# What to look for in a Pressure Washer ?



## Scott_K (Mar 28, 2005)

Looking to buy a pressure washer. My first project is to get at my disgusting brick walls around the first floor. What should I consider besides psi ? brand name ?, etc.

Any info would be appreciated
Thanks,
Scott


----------



## Humble Abode (Mar 22, 2005)

check out >this< from the contractor forums.


----------



## Scott_K (Mar 28, 2005)

Thanks for the link  ....looks like a lot of research for me.


----------



## plumguy (Jun 23, 2005)

Scott_K said:


> Looking to buy a pressure washer. My first project is to get at my disgusting brick walls around the first floor. What should I consider besides psi ? brand name ?, etc.
> 
> Any info would be appreciated
> Thanks,
> Scott


I bought one last year from HD for about $160.00 it is made by Husky and it is electric and the psi is 1650. It is great for around the house but it is a toy compared to what the pro's use. So, I guess it comes down to what you want it for.If you are going to venture out to make some cash with it, buy the best one you can afford.


----------



## Scott_K (Mar 28, 2005)

Yeah, I've been looking here and there at the consumer level washers as I'm planning to do the brick on the house and probably the driveway every now and then.
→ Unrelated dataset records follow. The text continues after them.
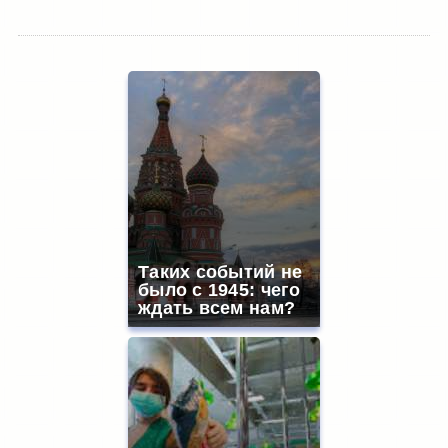
Таких событий не
было с 1945: чего
ждать всем нам?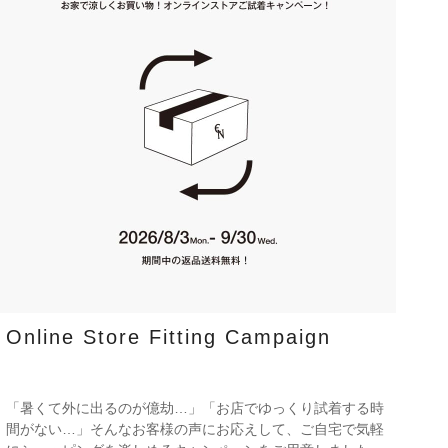
Online Store Fitting Campaign
「暑くて外に出るのが億劫…」「お店でゆっくり試着する時
間がない…」そんなお客様の声にお応えして、ご自宅で気軽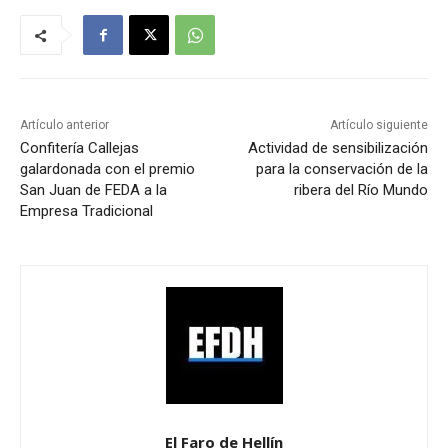
Artículo anterior
Artículo siguiente
Confitería Callejas
Actividad de sensibilización
galardonada con el premio
para la conservación de la
San Juan de FEDA a la
ribera del Río Mundo
Empresa Tradicional
El Faro de Hellín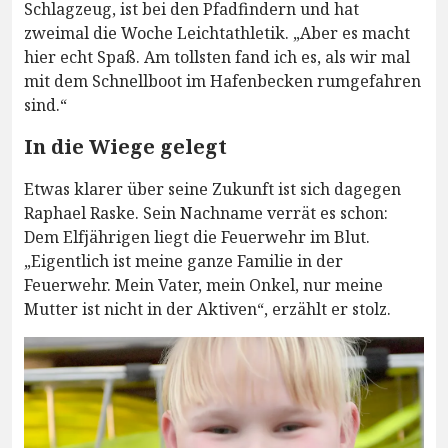
Schlagzeug, ist bei den Pfadfindern und hat
zweimal die Woche Leichtathletik. „Aber es macht
hier echt Spaß. Am tollsten fand ich es, als wir mal
mit dem Schnellboot im Hafenbecken rumgefahren
sind.“
In die Wiege gelegt
Etwas klarer über seine Zukunft ist sich dagegen
Raphael Raske. Sein Nachname verrät es schon:
Dem Elfjährigen liegt die Feuerwehr im Blut.
„Eigentlich ist meine ganze Familie in der
Feuerwehr. Mein Vater, mein Onkel, nur meine
Mutter ist nicht in der Aktiven“, erzählt er stolz.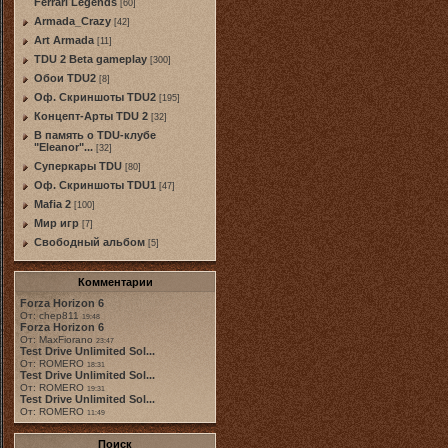
Ferrari Legends
[60]
Armada_Crazy
[42]
Art Armada
[11]
TDU 2 Beta gameplay
[300]
Обои TDU2
[8]
Оф. Скриншоты TDU2
[195]
Концепт-Арты TDU 2
[32]
В память о TDU-клубе
"Eleanor"...
[32]
Суперкары TDU
[80]
Оф. Скриншоты TDU1
[47]
Mafia 2
[100]
Мир игр
[7]
Свободный альбом
[5]
Комментарии
Forza Horizon 6
От: chep811
19:48
Forza Horizon 6
От: MaxFiorano
23:47
Test Drive Unlimited Sol...
От: ROMERO
18:31
Test Drive Unlimited Sol...
От: ROMERO
19:31
Test Drive Unlimited Sol...
От: ROMERO
11:49
Поиск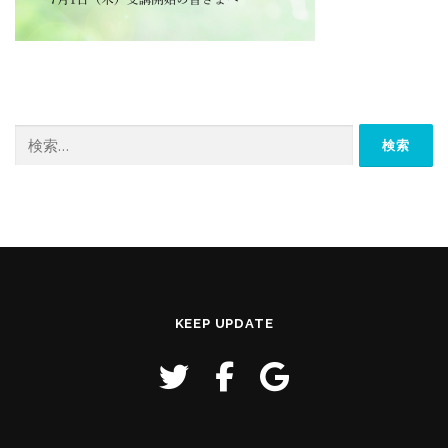
検
索:
KEEP UPDATE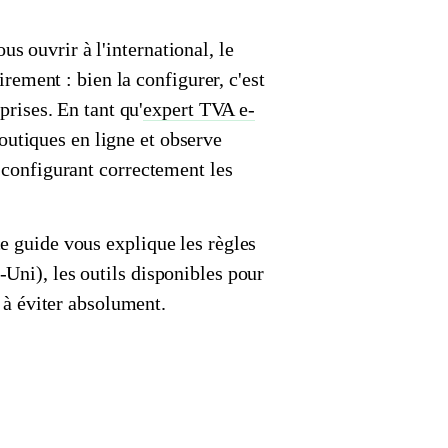
 ouvrir à l'international, le
irement : bien la configurer, c'est
prises. En tant qu'
expert TVA e-
outiques en ligne et observe
n configurant correctement les
e guide vous explique les règles
Uni), les outils disponibles pour
s à éviter absolument.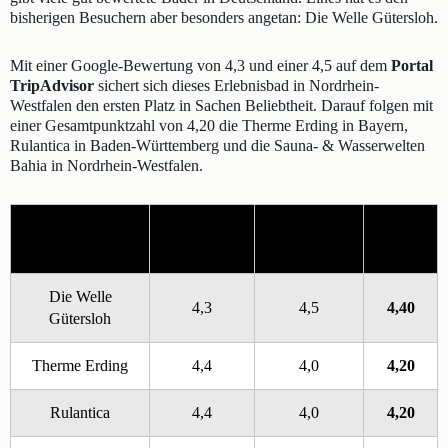
bisherigen Besuchern aber besonders angetan: Die Welle Gütersloh.
Mit einer Google-Bewertung von 4,3 und einer 4,5 auf dem
Portal
TripAdvisor
sichert sich dieses Erlebnisbad in Nordrhein-
Westfalen den ersten Platz in Sachen Beliebtheit. Darauf folgen mit
einer Gesamtpunktzahl von 4,20 die Therme Erding in Bayern,
Rulantica in Baden-Württemberg und die Sauna- & Wasserwelten
Bahia in Nordrhein-Westfalen.
Google
Erlebnisbad
TripAdvisor
Punkte
Bewertung
Die Welle
4,3
4,5
4,40
Gütersloh
Therme Erding
4,4
4,0
4,20
Rulantica
4,4
4,0
4,20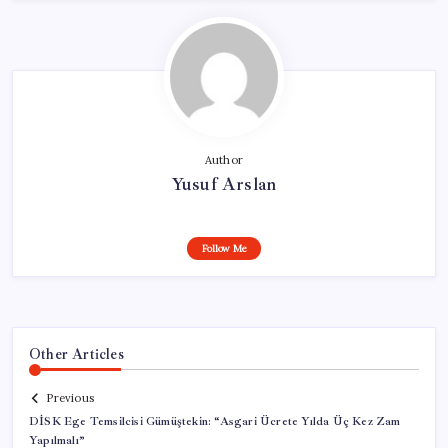
Author
Yusuf Arslan
Follow Me
Other Articles
Previous
DİSK Ege Temsilcisi Gümüştekin: “Asgari Ücrete Yılda Üç Kez Zam
Yapılmalı”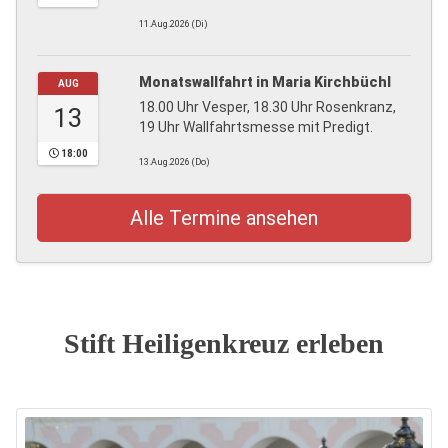
11.Aug.2026 (Di)
Monatswallfahrt in Maria Kirchbüchl
AUG
18.00 Uhr Vesper, 18.30 Uhr Rosenkranz,
13
19 Uhr Wallfahrtsmesse mit Predigt.
18:00
13.Aug.2026 (Do)
Alle Termine ansehen
Stift Heiligenkreuz erleben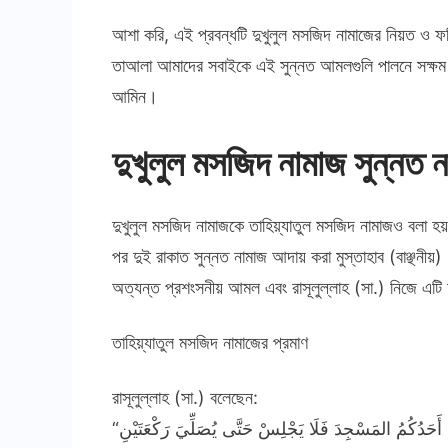
আশা করি, এই প্রবন্ধটি দুখুলুল মসজিদ নামাজের নিয়ত ও ফজি
তাআলা আমাদের সবাইকে এই সুন্নত আমলগুলি পালনে সক্ষ
আমিন।
দুখুলুল মসজিদ নামাজ সুন্নত 
দুখুলুল মসজিদ নামাজকে তাহিয়্যাতুল মসজিদ নামাজও বলা হ
পর দুই রাকাত সুন্নত নামাজ আদায় করা মুস্তাহাব (বাঞ্ছনীয
অত্যন্ত প্রশংসনীয় আমল এবং রাসূলুল্লাহ (সা.) নিজে এ
তাহিয়্যাতুল মসজিদ নামাজের প্রমাণ
রাসূলুল্লাহ (সা.) বলেছেন: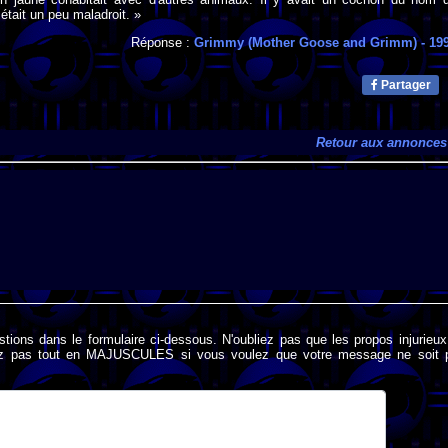
était un peu maladroit. »
Réponse :
Grimmy (Mother Goose and Grimm)
- 19
Partager
Retour aux annonces
stions dans le formulaire ci-dessous. N'oubliez pas que les propos injurieu
rivez pas tout en MAJUSCULES si vous voulez que votre message ne soit 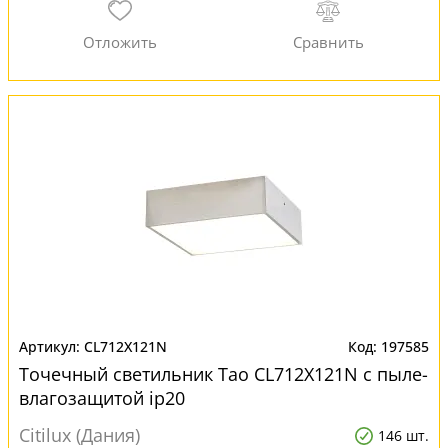
CL712X121N
197585
Точечный светильник Тао CL712X121N с пыле-
влагозащитой ip20
Citilux (Дания)
146 шт.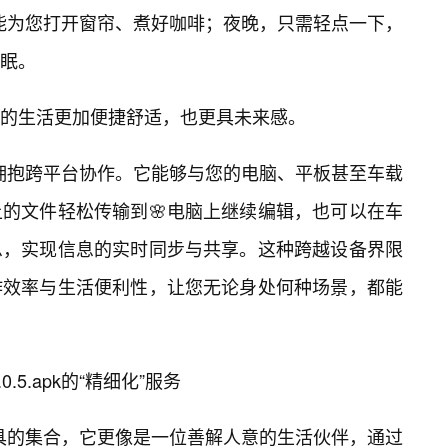
apk就能为您打开窗帘、煮好咖啡；夜晚，只需轻点一下，
眠。
的生活更加便捷舒适，也更具未来感。
k还积极拥抱跨平台协作。它能够与您的电脑、平板甚至车载
的文件轻松传输到🌸电脑上继续编辑，也可以在车
息，实现信息的实时同步与共享。这种跨越设备界限
作效率与生活便利性，让您无论身处何种场景，都能
.5.apk的“精细化”服务
是一个工具的集合，它更像是一位善解人意的生活伙伴，通过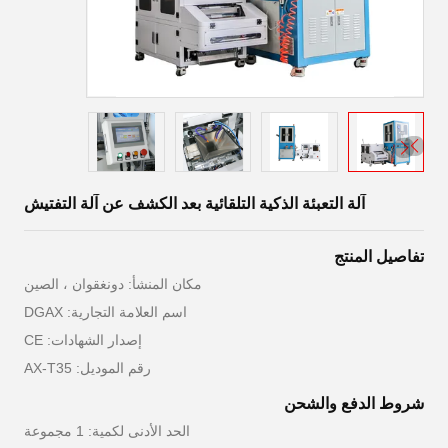
آلة التعبئة الذكية التلقائية بعد الكشف عن آلة التفتيش
تفاصيل المنتج
مكان المنشأ: دونغقوان ، الصين
اسم العلامة التجارية: DGAX
إصدار الشهادات: CE
رقم الموديل: AX-T35
شروط الدفع والشحن
الحد الأدنى لكمية: 1 مجموعة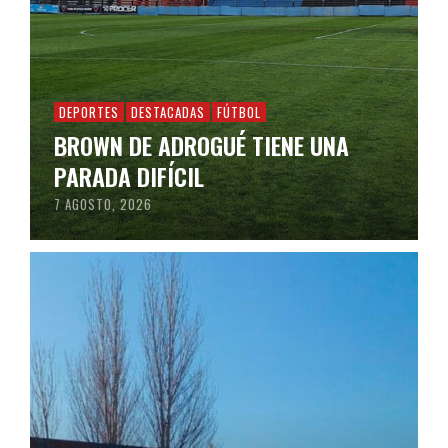
DEPORTES
DESTACADAS
FÚTBOL
BROWN DE ADROGUÉ TIENE UNA
PARADA DIFÍCIL
7 AGOSTO, 2026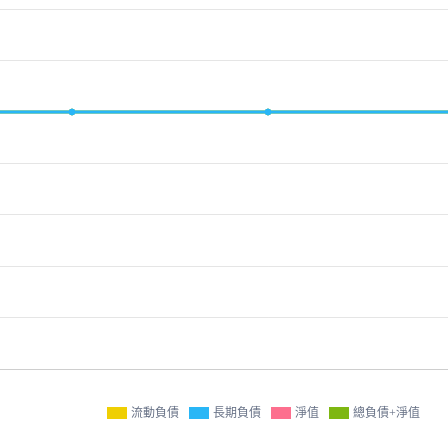
流動負債
長期負債
淨值
總負債+淨值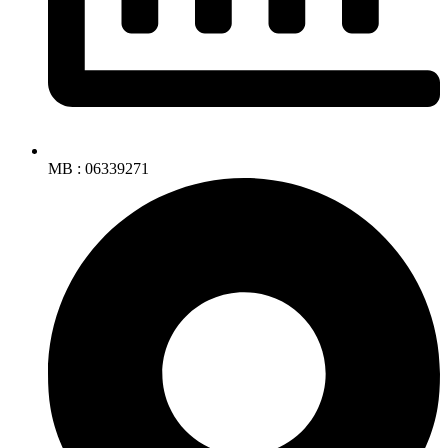
MB : 06339271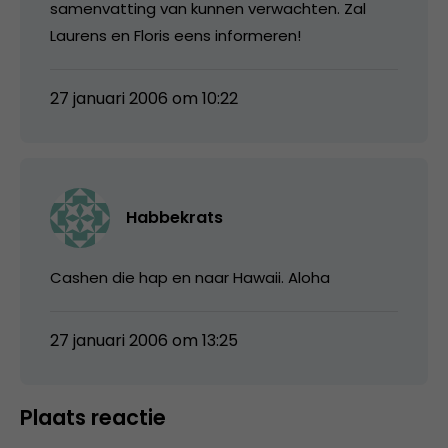
samenvatting van kunnen verwachten. Zal
Laurens en Floris eens informeren!
27 januari 2006 om 10:22
Habbekrats
Cashen die hap en naar Hawaii. Aloha
27 januari 2006 om 13:25
Plaats reactie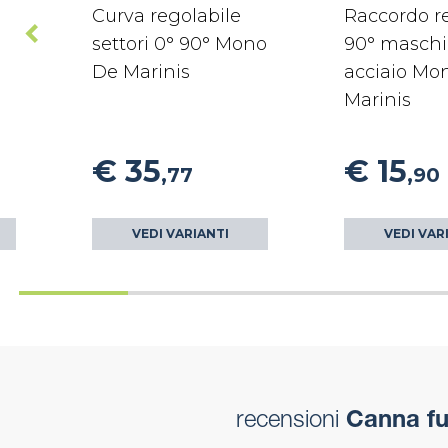
Curva regolabile
Raccordo re
settori 0° 90° Mono
90° maschi
De Marinis
acciaio Mo
Marinis
€ 35
€ 15
,77
,90
VEDI VARIANTI
VEDI VAR
recensioni
Canna fu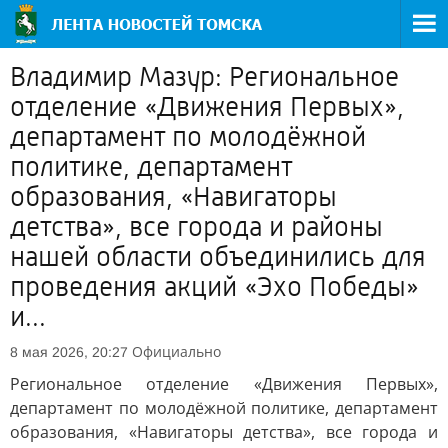
Владимир Мазур: Региональное
отделение «Движения Первых»,
департамент по молодёжной
политике, департамент
образования, «Навигаторы
детства», все города и районы
нашей области объединились для
проведения акций «Эхо Победы»
и...
Официально
8 мая 2026, 20:27
Региональное отделение «Движения Первых»,
департамент по молодёжной политике, департамент
образования, «Навигаторы детства», все города и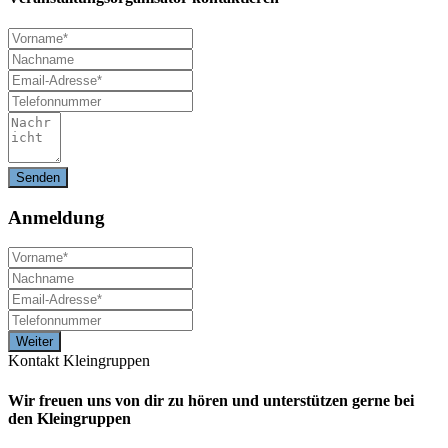
Anmeldung
Kontakt Kleingruppen
Wir freuen uns von dir zu hören und unterstützen gerne bei
den Kleingruppen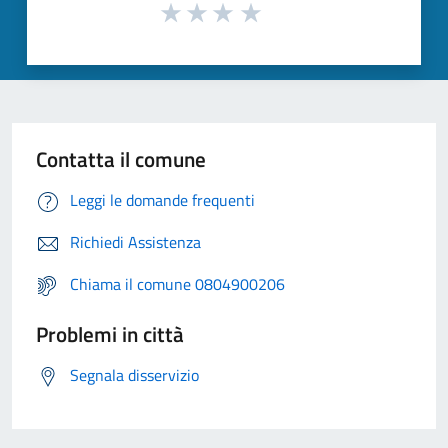
Contatta il comune
Leggi le domande frequenti
Richiedi Assistenza
Chiama il comune 0804900206
Problemi in città
Segnala disservizio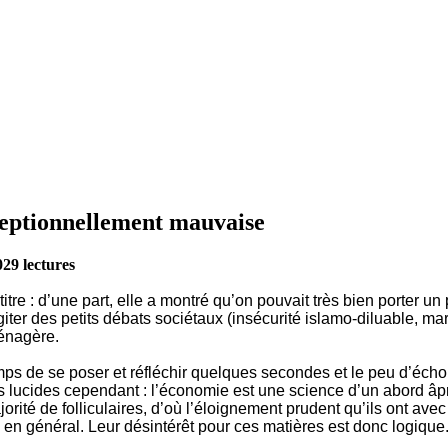
ceptionnellement mauvaise
029 lectures
itre : d’une part, elle a montré qu’on pouvait très bien porter u
iter des petits débats sociétaux (insécurité islamo-diluable, m
ménagère.
ps de se poser et réfléchir quelques secondes et le peu d’écho q
yons lucides cependant : l’économie est une science d’un abord â
orité de folliculaires, d’où l’éloignement prudent qu’ils ont avec
s en général. Leur désintérêt pour ces matières est donc logique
I don't think I need a "Pro" level washer, but I do like to buy toyz that are overkill.


----------



## meiersenterprises (Jun 17, 2005)

Pressure washing is not always about the amount of pressure you use. It's more about the Gallons Per Minute (GPM) and the proper chemicals/detergents. 3000 psi is more than sufficient for most jobs with detergents. Spraying brick with Oxalic Acid works wonders. Many times we don't even need a pressure washer to clean a lot of our properties. Hypochlorite is the active ingredient in bleach and chlorine which works wonders as well depending on the type of stain. You can get chlorine from a pool supply store in 2 gallon containers for cheap (about $1/Gal). Anything black or green can usually be taken off with chlorine unless it's oil based. Anything red or real difficult to remove can be taken off with Oxalic including many oils. You have to let both of these chems dwell for at least 10 minutes before cleaning off. Use lots of water! http://www.thegrimescene.com is a great forum to learn - it's for contractors but if you need specifics, you'll find them there for sure.

Good luck guys!


----------